● PROBLEM TO SOLVE
Exclude the pictures and repeat all of the data exactly.

● DATA TO PROCESS
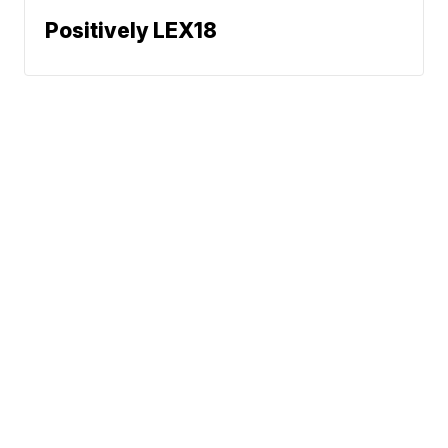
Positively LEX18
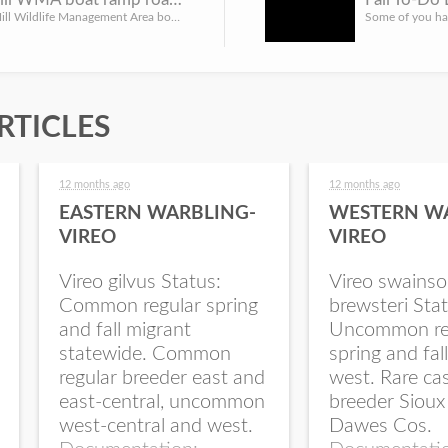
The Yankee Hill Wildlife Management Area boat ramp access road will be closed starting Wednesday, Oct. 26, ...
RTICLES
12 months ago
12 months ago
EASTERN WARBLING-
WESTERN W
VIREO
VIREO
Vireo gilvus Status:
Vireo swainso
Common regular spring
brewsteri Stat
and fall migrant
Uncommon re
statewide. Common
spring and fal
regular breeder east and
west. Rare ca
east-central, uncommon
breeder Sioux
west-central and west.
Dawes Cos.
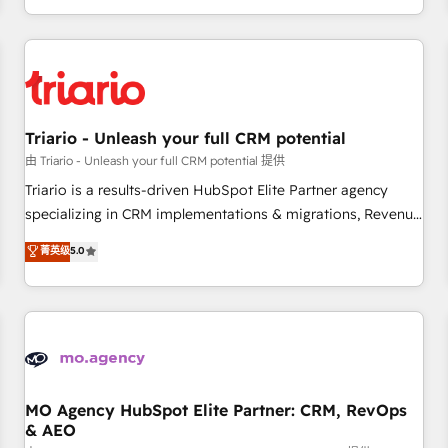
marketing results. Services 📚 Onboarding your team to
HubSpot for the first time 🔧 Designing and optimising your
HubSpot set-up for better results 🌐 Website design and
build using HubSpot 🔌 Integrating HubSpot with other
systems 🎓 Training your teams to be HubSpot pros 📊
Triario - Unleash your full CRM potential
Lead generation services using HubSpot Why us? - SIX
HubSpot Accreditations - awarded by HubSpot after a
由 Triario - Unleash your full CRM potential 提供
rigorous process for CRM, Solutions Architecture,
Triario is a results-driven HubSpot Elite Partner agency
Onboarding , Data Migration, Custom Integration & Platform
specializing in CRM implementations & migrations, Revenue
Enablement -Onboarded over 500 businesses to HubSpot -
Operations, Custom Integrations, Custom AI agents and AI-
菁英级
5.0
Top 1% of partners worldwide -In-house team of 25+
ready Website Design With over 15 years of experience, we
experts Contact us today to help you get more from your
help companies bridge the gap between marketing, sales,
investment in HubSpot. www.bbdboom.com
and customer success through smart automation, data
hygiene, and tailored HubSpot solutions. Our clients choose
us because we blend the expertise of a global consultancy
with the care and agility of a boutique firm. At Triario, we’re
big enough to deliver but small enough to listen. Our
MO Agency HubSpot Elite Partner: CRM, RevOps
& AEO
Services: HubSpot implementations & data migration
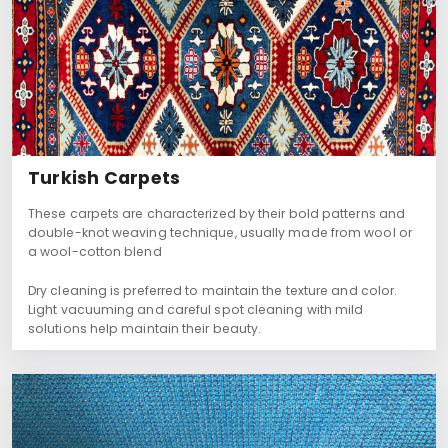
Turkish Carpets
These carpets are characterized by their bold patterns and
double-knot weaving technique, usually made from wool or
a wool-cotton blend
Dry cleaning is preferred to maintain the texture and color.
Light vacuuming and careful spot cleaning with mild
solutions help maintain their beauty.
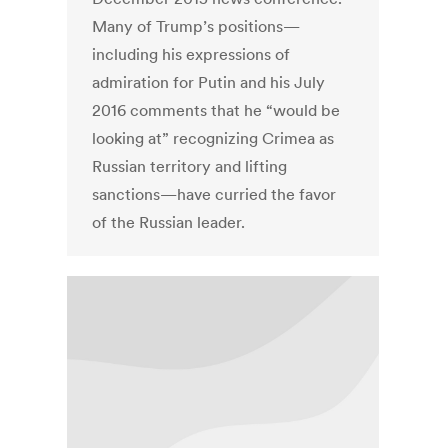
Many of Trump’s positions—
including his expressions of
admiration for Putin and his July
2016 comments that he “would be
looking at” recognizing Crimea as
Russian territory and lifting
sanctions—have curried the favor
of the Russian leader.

● TASK ANSWER
Positively LEX18
The Yankee Hill Wildlife Management Area boat ramp access road will be closed starting Wednesday, Oct. 26, ...
RTICLES
12 months ago
12 months ago
EASTERN WARBLING-
WESTERN W
VIREO
VIREO
Vireo gilvus Status:
Vireo swainso
Common regular spring
brewsteri Stat
and fall migrant
Uncommon re
statewide. Common
spring and fal
regular breeder east and
west. Rare ca
east-central, uncommon
breeder Sioux
west-central and west.
Dawes Cos.
marketing results. Services 📚 Onboarding your team to
HubSpot for the first time 🔧 Designing and optimising your
HubSpot set-up for better results 🌐 Website design and
build using HubSpot 🔌 Integrating HubSpot with other
systems 🎓 Training your teams to be HubSpot pros 📊
Triario - Unleash your full CRM potential
Lead generation services using HubSpot Why us? - SIX
HubSpot Accreditations - awarded by HubSpot after a
由 Triario - Unleash your full CRM potential 提供
rigorous process for CRM, Solutions Architecture,
Triario is a results-driven HubSpot Elite Partner agency
Onboarding , Data Migration, Custom Integration & Platform
specializing in CRM implementations & migrations, Revenue
Enablement -Onboarded over 500 businesses to HubSpot -
Operations, Custom Integrations, Custom AI agents and AI-
菁英级
5.0
Top 1% of partners worldwide -In-house team of 25+
ready Website Design With over 15 years of experience, we
experts Contact us today to help you get more from your
help companies bridge the gap between marketing, sales,
investment in HubSpot. www.bbdboom.com
and customer success through smart automation, data
hygiene, and tailored HubSpot solutions. Our clients choose
us because we blend the expertise of a global consultancy
with the care and agility of a boutique firm. At Triario, we’re
big enough to deliver but small enough to listen. Our
MO Agency HubSpot Elite Partner: CRM, RevOps
& AEO
Services: HubSpot implementations & data migration
Turkish Carpets
These carpets are characterized by their bold patterns and
double-knot weaving technique, usually made from wool or
a wool-cotton blend
Dry cleaning is preferred to maintain the texture and color.
Light vacuuming and careful spot cleaning with mild
solutions help maintain their beauty.
Many of Trump’s positions—
including his expressions of
admiration for Putin and his July
2016 comments that he “would be
looking at” recognizing Crimea as
Russian territory and lifting
sanctions—have curried the favor
of the Russian leader.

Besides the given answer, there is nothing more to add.